Heel herkenbaar dit vooral 3 jaar terug toen ik er heel erg in zat. Het is allemaal heel tegenstrijdig in je hoofd. Je denkt ..nee nu wil ik echt niet meer afvallen...maar als dat toch gebeurd schrik je wel een beetje maar het geeft ook wel weer een fijn gevoel en eigenlijk wil je dan helemaal niet meer dat het erbij komt. Zo wordt het steeds lager totdat je ECHT doodziek wordt. Mij heeft een opname heel erg geholpen, ik kon mezelf gewoon niet vertrouwen. Wil jij echt niet meer hulp? 
Die weegschaal zal wel heel belangrijk zijn..maarrr het maakt de strijd alleenmaar moeilijker toch? je wilt natuurlijk zien en controleren of je afgevallen bent...maar je wilt toch eigenlijk niet meer afvallen? Kun je niet proberen beter te eten zonder elke keer op de weegschaal te staan? zo kom je misschien minder in de verleiding om toch niet meer te gaan eten omdat je simpelweg gewoon niet weet hoeveel je die dag weegt...echt die getallen hebben zoveel invloed. 
Je mag me altijd persoonlijk mailen hoor.
suc6

----------


## cleintje

Ik zit bij een dieetiste, waarvan ik 6 keer per dag hele kleine maaltijden moet eten. Niet dat ik super weinig at want ik laxeerde altijd heel veel. Mensen die dat niet doen zullen zich ook kapot schrikken van de hoeveelheden die ik nu nog slikken. En weet inmiddels hoe erg ik mijn lichaam hiermee kapot maak. Ik wil wel nog meer hulp, maar die is er nog niet. Ik heb wel een casemanger die er mee aan de slag is want ik zit eigenlijk al intern op een begeleide woonvorm van een ggz voorziening. Maar het teameetstoornissen neemt maar geen contact op en mijn casemanger krijgt tot haar woede en frustratie maar geen contact met die mensen.
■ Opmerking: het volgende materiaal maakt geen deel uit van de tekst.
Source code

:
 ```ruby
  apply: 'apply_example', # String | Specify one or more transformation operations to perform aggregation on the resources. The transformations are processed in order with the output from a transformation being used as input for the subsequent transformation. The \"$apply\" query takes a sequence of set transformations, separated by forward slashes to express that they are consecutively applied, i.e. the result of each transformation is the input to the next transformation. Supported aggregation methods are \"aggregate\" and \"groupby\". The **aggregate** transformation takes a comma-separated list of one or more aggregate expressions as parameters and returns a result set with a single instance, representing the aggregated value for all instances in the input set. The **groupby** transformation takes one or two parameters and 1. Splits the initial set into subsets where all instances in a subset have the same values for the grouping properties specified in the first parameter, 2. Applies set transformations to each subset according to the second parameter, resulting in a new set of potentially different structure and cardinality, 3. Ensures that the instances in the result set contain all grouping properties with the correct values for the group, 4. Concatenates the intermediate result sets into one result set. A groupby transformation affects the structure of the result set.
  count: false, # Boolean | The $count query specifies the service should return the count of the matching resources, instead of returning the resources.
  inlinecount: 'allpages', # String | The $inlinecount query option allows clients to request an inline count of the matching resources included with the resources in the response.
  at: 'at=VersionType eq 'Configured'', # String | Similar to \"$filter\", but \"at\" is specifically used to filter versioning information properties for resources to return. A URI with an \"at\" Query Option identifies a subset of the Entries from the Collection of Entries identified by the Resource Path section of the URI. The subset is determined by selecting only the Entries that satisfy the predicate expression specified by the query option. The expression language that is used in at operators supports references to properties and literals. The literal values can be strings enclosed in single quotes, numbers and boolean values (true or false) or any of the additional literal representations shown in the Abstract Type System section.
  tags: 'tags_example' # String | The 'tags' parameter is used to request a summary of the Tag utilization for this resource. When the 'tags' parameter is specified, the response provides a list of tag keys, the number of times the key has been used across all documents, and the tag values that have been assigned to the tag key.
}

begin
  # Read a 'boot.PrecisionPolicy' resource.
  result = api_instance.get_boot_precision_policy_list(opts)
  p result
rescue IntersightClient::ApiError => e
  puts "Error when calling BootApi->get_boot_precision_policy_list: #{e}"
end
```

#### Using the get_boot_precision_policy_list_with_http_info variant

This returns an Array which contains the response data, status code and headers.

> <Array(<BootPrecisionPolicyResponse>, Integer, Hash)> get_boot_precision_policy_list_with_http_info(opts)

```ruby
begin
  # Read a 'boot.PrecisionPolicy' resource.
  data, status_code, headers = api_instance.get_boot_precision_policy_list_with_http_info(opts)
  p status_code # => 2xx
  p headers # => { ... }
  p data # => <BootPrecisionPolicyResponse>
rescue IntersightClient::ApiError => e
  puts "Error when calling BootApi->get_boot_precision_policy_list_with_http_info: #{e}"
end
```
Tja hoelang wil je nog wachten denk je dan he, wat zijn dat nu voor hulpverleners. Maar ja ik ben wel sinds ik een paar dagen in het ziekenhuis heb gelegen door vooral uitdroging en slecht funcionereerende organen wel op eigen hioutje die pillen gaan afbouwen. Ik heb van de week voor het eerste een terugval gehad. Niet zo gek als je weet hoeveel spanning ik nu heb omdat ik psychische problemen heb en een hele nare situaties met mijn familie nu. Daardoor was ik juist te veel gaan eten en was aagekomen en moest naar de dieetiste. Dat kon ik echt niet aan en ben toen veel meer pillen gaan slikken. Nou dan heb ik wel gemerkt ik moest die nacht overgeven en heb er al dagen last van nu ik ze weer aan het afbouwen ben. Ik ben er helemaal voor om het af te bouwen. En wil er wel ook echt vanaf weet alleen niet wat dat lichamelijk met mij zal gaan doen. Ben bang dadelijk een stoma te moeten of zo. Of allemaal onderzoeken of zo  :Frown:  Maar door al dat overgeven viel ik dus wel weer af. Maar ik heb mezelf er toe gezet om gisteren toch iets meer dan afgesproken te eten. Ik mocht niet te veel eten omdat mijn lichaam dat nog niet aan kon en daarom gaf ik eerst heel erg veel over. Toen ik uit het ziekenhuis kwam wilde ik meteen stoppen met die pillen nou ja wel afbouwen en meteen normaal eten zoals iedereen. Dat kon mijn lichaam dus echt niet aan. Ik ben nu wel 2 ons aangekomen ik vind het niet fijn maar weet dat het beter voor me is.

----------


## Luuss0404

Hallo cleintje,

Ik vind het knap van je dat je inziet dat het niet goed voor je lichaam is en dat je hulp vraagt! Ik hoop dat je binnenkort ook die (extra) hulp krijgt!
Een meisje waarmee ik op stijldansen zat is ooit opgenomen voor anorexia met gevaarlijk ondergewicht, maar helaas voor haar heeft dat niet mogen baten en zit ze nog steeds in dezelfde cyclus. Ze geeft en gaf altijd aan dat ze meiden die 'normaal' of overgewicht hebben mooi(er) vind en ook zo zou willen zijn, maar zij kan de kracht niet vinden om haar levensstijl om te gooien, zelfs niet nu ze moeder is geworden. Ik hoop dat jij wel die kracht kan vinden en de benodigde hulp krijgt! Succes!

Groetjes Lucia

----------


## regine41

tijdens mijn zwangerschap van mijn vijfde kind had ik anorexia ik heb 5maanden in ziekenhuis gelegen in duitsland ik woog 38 kg en 4 maanden zwanger; tijdens die maanden was er een stuk placenta los gekomen na 8 maanden zwangerschap woog ik 42 kg en mijn dochter is gezond geboren nu na 17 jaar is mijn anorexia genezen.ik moet zeggen dat dit een harde strijd was Dankzij ziekenhuis therapeut en huisdokter en natuurlijk ikzelf.Ook mijn kinderen hebben de moed gegeven en mijn man

----------